_Exercise prompt_.
In the entries below, spot each line with the word "обработку" and copy it.

[[ Material shown open ]]

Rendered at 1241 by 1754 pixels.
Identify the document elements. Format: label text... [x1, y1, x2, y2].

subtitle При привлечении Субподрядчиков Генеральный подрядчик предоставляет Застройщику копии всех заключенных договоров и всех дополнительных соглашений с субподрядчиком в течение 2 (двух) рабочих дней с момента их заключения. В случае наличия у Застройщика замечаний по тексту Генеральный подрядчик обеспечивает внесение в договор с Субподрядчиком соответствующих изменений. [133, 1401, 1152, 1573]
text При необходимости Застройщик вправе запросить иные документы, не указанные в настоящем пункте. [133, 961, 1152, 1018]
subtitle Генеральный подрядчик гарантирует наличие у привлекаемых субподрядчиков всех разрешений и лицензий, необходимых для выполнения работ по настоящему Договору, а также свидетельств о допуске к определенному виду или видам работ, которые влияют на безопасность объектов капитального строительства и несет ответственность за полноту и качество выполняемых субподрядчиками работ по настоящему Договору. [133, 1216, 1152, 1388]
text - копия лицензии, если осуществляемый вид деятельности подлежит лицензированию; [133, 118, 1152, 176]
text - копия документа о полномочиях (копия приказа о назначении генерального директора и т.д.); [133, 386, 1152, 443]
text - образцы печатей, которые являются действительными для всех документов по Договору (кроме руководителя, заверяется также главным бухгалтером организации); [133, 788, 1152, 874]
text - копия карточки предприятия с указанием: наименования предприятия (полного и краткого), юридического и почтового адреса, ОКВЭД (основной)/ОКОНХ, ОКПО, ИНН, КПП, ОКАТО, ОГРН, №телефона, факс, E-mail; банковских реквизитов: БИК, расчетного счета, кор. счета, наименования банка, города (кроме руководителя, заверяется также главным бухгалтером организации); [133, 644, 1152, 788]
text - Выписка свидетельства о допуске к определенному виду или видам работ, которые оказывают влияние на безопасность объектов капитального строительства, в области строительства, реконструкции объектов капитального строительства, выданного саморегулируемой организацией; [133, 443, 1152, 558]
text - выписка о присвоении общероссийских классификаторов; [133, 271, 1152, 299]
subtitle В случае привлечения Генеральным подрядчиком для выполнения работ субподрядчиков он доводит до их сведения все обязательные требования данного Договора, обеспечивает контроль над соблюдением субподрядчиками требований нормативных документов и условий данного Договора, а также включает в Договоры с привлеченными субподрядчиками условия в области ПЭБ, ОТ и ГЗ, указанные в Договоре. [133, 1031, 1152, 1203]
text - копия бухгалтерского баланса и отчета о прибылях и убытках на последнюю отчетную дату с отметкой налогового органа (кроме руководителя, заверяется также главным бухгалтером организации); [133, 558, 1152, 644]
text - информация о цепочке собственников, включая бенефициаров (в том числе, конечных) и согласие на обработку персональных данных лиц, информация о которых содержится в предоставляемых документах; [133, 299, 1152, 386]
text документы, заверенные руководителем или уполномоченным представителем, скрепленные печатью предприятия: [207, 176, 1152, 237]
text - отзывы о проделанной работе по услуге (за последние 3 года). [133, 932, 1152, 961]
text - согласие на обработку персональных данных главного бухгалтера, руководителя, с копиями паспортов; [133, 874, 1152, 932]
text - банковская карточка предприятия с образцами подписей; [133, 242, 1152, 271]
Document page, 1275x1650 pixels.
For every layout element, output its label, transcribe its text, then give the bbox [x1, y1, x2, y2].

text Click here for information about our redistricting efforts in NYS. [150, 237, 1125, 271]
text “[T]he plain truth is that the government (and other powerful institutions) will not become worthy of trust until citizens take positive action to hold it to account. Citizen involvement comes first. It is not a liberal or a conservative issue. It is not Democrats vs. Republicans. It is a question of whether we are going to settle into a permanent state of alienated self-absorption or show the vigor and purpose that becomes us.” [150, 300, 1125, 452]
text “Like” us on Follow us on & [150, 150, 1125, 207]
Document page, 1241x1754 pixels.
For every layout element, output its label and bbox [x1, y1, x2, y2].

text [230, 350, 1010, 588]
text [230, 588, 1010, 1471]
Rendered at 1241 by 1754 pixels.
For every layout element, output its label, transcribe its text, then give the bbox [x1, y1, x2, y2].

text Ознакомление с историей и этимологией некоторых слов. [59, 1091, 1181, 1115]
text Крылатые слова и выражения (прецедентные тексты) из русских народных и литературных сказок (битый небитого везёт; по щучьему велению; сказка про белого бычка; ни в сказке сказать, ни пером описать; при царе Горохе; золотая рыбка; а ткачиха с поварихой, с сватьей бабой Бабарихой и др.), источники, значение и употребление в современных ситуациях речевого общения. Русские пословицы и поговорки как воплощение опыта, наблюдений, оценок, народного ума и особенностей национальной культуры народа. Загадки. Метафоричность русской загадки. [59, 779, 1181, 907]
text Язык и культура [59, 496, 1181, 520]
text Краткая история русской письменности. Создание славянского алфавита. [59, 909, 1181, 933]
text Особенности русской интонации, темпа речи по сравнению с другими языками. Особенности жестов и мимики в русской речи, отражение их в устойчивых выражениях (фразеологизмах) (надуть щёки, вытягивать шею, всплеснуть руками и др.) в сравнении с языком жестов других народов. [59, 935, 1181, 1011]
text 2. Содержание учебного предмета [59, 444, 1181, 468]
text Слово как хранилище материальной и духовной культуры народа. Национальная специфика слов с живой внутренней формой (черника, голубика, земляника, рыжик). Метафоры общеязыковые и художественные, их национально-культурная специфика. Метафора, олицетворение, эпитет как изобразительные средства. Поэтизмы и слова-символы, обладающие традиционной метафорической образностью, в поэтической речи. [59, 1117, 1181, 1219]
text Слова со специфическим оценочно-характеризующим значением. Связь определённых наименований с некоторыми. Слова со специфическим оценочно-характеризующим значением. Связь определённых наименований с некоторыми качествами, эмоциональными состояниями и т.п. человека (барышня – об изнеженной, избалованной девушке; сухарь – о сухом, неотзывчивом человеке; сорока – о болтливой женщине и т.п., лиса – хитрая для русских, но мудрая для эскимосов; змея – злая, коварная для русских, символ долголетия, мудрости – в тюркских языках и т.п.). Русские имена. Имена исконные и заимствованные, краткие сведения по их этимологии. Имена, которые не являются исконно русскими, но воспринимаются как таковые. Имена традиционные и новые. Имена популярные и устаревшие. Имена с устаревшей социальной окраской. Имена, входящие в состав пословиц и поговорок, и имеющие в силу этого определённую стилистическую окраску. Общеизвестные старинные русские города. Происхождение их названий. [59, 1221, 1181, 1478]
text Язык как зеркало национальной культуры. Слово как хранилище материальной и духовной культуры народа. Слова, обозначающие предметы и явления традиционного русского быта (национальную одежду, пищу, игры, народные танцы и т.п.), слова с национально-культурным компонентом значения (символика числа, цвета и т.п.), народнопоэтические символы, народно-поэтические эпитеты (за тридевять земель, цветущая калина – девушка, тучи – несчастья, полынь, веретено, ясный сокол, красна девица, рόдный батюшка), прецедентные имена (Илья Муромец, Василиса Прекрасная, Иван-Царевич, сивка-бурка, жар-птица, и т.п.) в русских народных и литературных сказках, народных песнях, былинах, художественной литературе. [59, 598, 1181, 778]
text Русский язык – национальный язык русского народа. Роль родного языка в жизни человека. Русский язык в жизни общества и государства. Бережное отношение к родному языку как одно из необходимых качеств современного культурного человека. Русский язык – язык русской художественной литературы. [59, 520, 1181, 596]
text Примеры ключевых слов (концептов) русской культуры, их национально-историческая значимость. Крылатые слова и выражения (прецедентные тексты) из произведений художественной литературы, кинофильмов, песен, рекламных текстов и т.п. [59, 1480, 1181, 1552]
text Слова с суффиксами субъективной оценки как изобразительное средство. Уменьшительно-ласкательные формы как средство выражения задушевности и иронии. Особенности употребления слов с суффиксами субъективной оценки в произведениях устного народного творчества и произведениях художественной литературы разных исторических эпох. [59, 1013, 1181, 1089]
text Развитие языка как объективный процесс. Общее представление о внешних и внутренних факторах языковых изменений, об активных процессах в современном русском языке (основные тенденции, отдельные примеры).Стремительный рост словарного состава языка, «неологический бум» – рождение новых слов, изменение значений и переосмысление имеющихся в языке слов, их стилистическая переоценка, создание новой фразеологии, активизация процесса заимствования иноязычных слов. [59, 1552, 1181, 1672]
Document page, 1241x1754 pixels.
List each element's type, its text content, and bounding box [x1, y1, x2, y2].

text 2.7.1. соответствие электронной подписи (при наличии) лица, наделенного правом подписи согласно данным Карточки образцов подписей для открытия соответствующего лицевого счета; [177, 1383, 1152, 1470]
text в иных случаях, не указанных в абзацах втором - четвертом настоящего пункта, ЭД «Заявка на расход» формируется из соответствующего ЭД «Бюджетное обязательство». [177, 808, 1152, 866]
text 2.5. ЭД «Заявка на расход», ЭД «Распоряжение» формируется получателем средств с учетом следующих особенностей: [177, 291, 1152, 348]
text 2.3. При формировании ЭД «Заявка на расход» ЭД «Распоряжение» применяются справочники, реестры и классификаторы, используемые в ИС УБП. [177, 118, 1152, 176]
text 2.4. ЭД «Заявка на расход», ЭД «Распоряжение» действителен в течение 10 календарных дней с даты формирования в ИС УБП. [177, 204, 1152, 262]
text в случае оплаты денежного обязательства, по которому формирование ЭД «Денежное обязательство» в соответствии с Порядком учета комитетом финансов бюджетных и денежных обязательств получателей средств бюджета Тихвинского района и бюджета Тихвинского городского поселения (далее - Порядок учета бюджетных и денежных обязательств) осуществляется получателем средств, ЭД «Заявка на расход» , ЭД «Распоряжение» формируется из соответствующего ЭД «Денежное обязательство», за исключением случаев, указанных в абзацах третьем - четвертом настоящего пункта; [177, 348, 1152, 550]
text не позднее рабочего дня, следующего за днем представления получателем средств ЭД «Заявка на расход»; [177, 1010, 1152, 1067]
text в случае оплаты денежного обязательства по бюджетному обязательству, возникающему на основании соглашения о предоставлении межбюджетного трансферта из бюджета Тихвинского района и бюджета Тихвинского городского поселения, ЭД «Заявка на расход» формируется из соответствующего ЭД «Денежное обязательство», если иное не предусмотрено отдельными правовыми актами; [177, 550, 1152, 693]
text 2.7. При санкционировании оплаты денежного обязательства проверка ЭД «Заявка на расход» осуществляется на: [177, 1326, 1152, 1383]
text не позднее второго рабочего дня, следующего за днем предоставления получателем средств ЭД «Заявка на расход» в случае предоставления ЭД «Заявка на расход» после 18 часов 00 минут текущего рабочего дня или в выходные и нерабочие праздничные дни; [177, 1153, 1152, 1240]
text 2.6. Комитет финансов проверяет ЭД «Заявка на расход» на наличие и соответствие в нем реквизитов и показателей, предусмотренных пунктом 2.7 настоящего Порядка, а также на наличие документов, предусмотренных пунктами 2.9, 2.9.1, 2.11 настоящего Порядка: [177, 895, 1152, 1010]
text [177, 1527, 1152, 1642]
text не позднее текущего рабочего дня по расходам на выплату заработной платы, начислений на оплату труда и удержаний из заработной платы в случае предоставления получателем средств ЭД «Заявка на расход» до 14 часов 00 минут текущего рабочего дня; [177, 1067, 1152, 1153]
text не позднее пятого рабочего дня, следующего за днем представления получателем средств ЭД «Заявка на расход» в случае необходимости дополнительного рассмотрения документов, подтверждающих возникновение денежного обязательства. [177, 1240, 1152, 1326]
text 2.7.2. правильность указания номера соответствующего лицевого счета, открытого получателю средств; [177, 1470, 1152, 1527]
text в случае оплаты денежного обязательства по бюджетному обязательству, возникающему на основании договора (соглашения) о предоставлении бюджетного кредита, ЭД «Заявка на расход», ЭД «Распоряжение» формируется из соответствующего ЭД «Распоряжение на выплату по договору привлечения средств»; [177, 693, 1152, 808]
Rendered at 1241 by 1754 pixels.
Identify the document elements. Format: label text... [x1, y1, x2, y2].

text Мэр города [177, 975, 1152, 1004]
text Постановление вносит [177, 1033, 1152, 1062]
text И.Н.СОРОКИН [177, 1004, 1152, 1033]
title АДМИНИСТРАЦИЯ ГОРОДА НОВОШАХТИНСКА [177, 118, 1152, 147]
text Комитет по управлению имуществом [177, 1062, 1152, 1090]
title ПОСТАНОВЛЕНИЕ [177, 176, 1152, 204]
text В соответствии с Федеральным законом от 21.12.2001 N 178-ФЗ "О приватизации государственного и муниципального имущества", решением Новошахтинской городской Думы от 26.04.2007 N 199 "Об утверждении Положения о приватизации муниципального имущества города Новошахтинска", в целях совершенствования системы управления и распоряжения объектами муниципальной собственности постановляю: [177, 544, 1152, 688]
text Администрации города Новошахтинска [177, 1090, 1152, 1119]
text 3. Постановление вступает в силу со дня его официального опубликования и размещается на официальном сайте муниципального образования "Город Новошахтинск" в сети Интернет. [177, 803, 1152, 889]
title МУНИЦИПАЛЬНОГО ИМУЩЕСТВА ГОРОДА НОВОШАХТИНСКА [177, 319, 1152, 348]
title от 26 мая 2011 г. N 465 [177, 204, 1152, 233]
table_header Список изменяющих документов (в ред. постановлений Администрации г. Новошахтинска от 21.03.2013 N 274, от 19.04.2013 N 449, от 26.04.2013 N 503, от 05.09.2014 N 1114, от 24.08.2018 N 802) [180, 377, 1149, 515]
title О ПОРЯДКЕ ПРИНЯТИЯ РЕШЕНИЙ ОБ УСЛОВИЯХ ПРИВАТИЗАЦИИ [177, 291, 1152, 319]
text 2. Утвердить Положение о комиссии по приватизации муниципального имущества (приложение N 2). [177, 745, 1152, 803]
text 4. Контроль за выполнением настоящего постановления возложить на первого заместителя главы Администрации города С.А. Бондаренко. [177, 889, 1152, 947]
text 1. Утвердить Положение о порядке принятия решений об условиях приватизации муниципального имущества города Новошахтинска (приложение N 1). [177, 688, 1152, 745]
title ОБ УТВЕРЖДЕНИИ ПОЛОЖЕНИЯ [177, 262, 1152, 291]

[[ Material shown closed ]]

_Exercise answer_.
text - информация о цепочке собственников, включая бенефициаров (в том числе, конечных) и согласие на обработку персональных данных лиц, информация о которых содержится в предоставляемых документах; [133, 299, 1152, 386]
text - согласие на обработку персональных данных главного бухгалтера, руководителя, с копиями паспортов; [133, 874, 1152, 932]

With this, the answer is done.